- _To be done_:
Rewrite all of the records below as a numbered list with no blank lines, and leave the pictures out.

- _Dataset content_:
** BEGIN **
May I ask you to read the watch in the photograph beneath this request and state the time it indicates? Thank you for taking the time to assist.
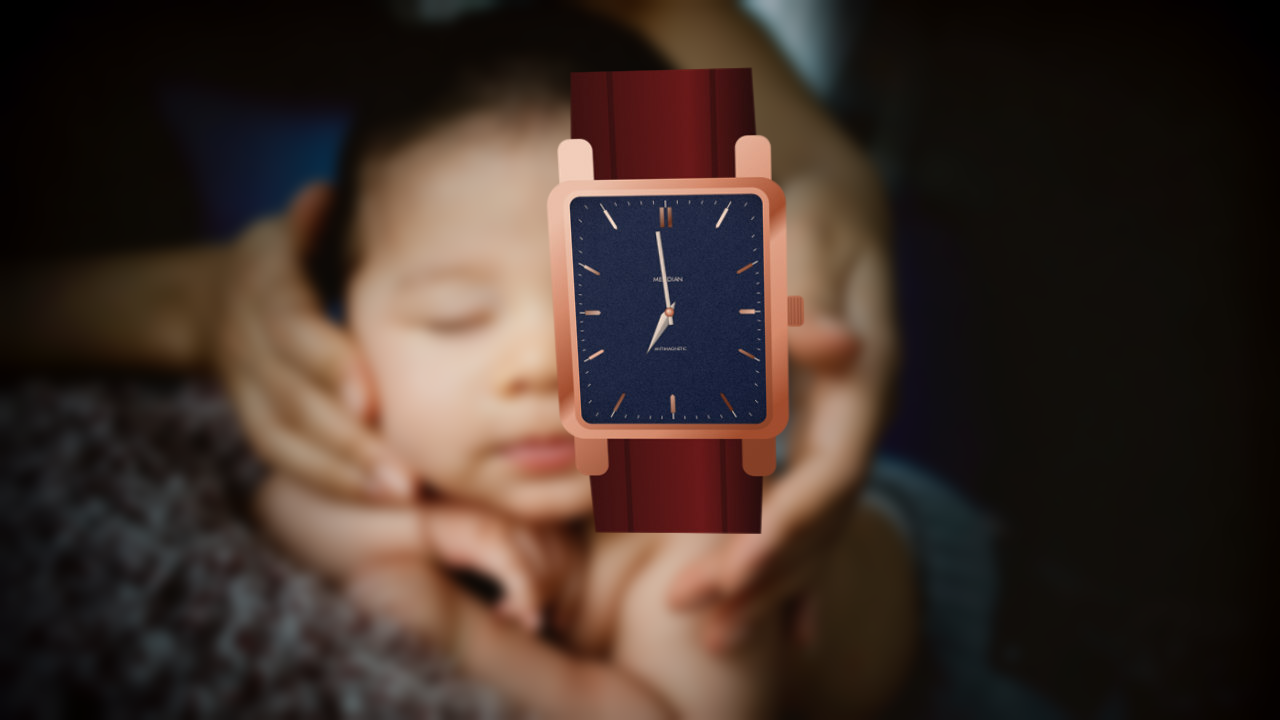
6:59
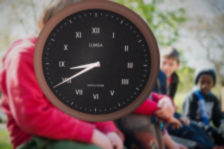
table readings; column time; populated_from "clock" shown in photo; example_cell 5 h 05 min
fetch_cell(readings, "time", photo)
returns 8 h 40 min
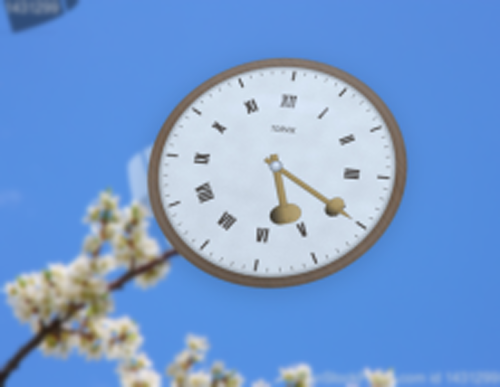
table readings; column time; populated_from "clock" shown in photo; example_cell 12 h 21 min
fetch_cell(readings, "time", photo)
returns 5 h 20 min
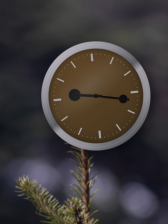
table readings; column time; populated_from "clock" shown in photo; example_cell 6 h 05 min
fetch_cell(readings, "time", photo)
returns 9 h 17 min
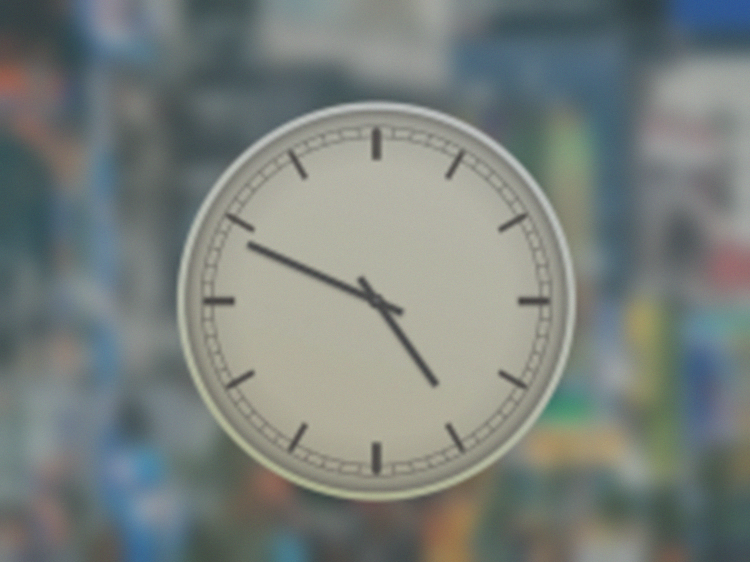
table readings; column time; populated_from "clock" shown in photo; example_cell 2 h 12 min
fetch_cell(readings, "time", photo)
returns 4 h 49 min
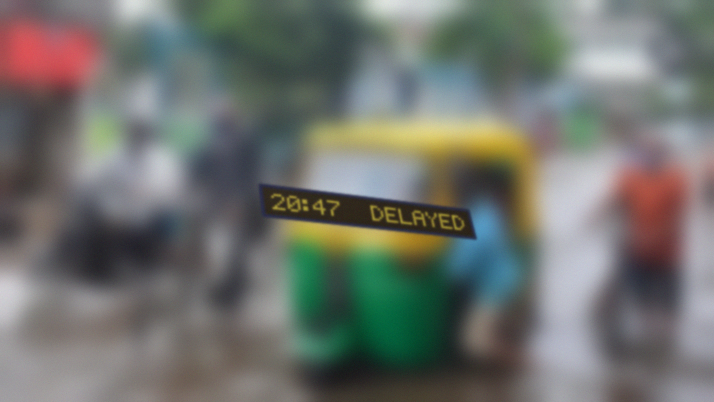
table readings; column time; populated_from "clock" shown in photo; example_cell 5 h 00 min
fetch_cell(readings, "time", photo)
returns 20 h 47 min
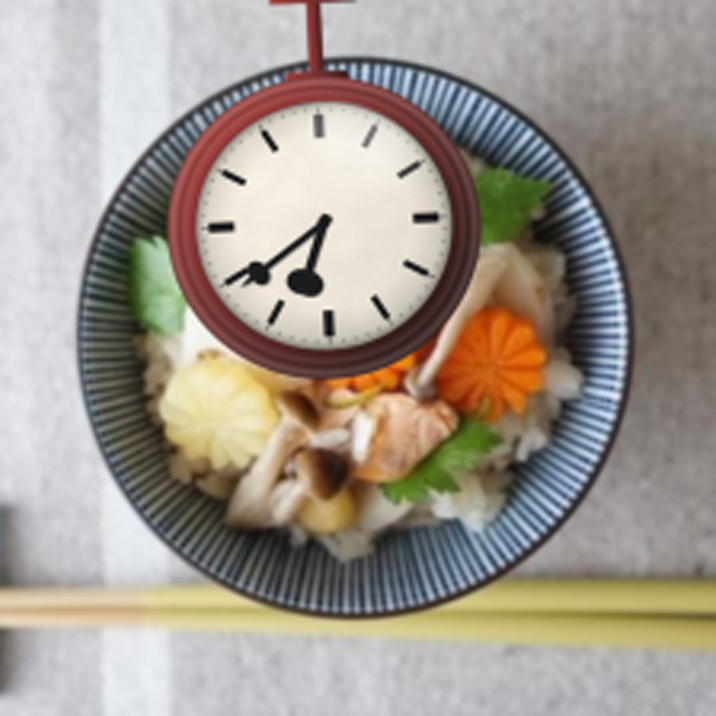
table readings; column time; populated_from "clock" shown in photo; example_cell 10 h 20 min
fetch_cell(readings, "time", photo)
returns 6 h 39 min
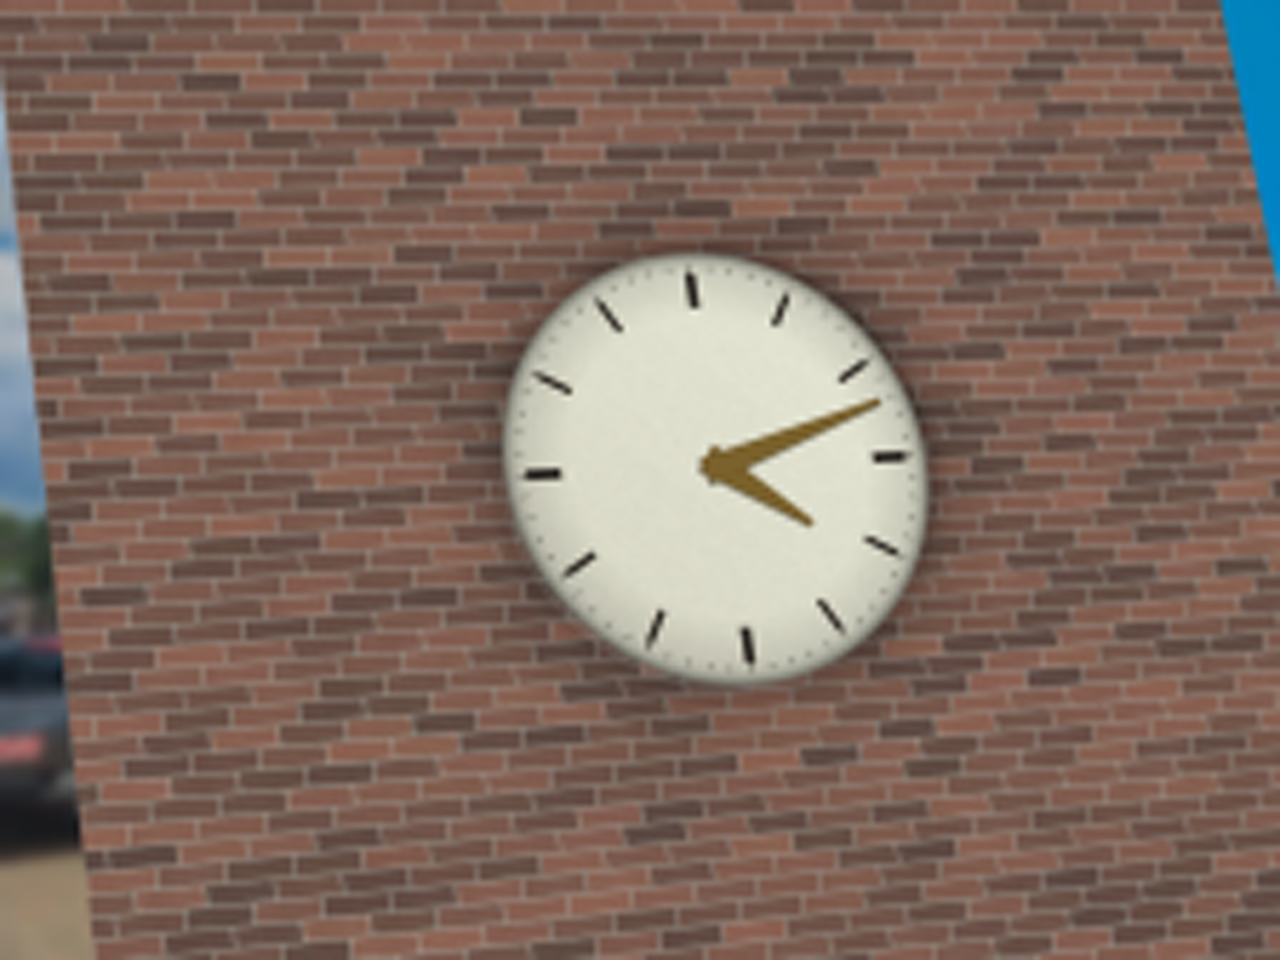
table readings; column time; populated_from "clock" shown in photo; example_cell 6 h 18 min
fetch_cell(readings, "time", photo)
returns 4 h 12 min
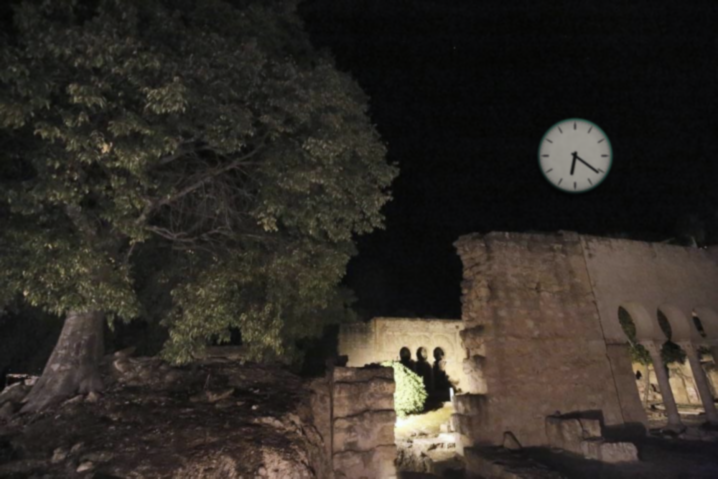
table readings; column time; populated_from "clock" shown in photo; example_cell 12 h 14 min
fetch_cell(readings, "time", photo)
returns 6 h 21 min
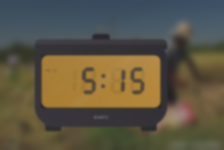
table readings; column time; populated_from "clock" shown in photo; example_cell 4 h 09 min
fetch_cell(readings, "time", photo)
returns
** END **
- _Exercise output_:
1. May I ask you to read the watch in the photograph beneath this request and state the time it indicates? Thank you for taking the time to assist.
2. 6:59
3. table readings; column time; populated_from "clock" shown in photo; example_cell 5 h 05 min
4. fetch_cell(readings, "time", photo)
5. returns 8 h 40 min
6. table readings; column time; populated_from "clock" shown in photo; example_cell 12 h 21 min
7. fetch_cell(readings, "time", photo)
8. returns 5 h 20 min
9. table readings; column time; populated_from "clock" shown in photo; example_cell 6 h 05 min
10. fetch_cell(readings, "time", photo)
11. returns 9 h 17 min
12. table readings; column time; populated_from "clock" shown in photo; example_cell 2 h 12 min
13. fetch_cell(readings, "time", photo)
14. returns 4 h 49 min
15. table readings; column time; populated_from "clock" shown in photo; example_cell 5 h 00 min
16. fetch_cell(readings, "time", photo)
17. returns 20 h 47 min
18. table readings; column time; populated_from "clock" shown in photo; example_cell 10 h 20 min
19. fetch_cell(readings, "time", photo)
20. returns 6 h 39 min
21. table readings; column time; populated_from "clock" shown in photo; example_cell 6 h 18 min
22. fetch_cell(readings, "time", photo)
23. returns 4 h 12 min
24. table readings; column time; populated_from "clock" shown in photo; example_cell 12 h 14 min
25. fetch_cell(readings, "time", photo)
26. returns 6 h 21 min
27. table readings; column time; populated_from "clock" shown in photo; example_cell 4 h 09 min
28. fetch_cell(readings, "time", photo)
29. returns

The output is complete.